Listening for these in your child:

  • Newborn: startles to loud sounds, quietens to familiar voice
  • 3–4 months: turns toward sounds, recognises parents' voices
  • 6 months: babbles using a range of sounds, responds to their name
  • 9 months: turns to sounds in another room, distinguishes parents from strangers by voice
  • 12 months: responds to simple instructions, says a couple of words
  • 18 months: 6+ clear words, follows simple commands
  • 2 years: 50+ words, two-word combinations, follows two-step instructions

Concerns at any stage are worth raising with the GP or health visitor.
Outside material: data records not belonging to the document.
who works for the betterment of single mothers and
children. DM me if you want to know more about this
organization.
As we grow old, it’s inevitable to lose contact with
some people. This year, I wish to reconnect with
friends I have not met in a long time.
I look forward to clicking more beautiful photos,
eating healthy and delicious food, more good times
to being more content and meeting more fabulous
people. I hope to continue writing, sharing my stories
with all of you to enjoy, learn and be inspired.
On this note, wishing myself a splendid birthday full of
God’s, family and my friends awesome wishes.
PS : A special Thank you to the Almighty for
Most are glue ear; some are not.

Key Takeaways

All UK babies are offered a hearing screen, usually before they leave the maternity unit. Most well term babies have AOAE — a soft probe in the ear that listens for a tiny echo from the cochlea. NICU babies start with AABR — small electrodes that measure the brain's response to sound. A 'refer' result is not a hearing loss diagnosis: about 1 in 30 babies refer the first time, and most are fine on retest. Around 1–2 per 1,000 babies have permanent hearing loss; finding it before 3 months of age and starting hearing aids by 6 months keeps language development on track.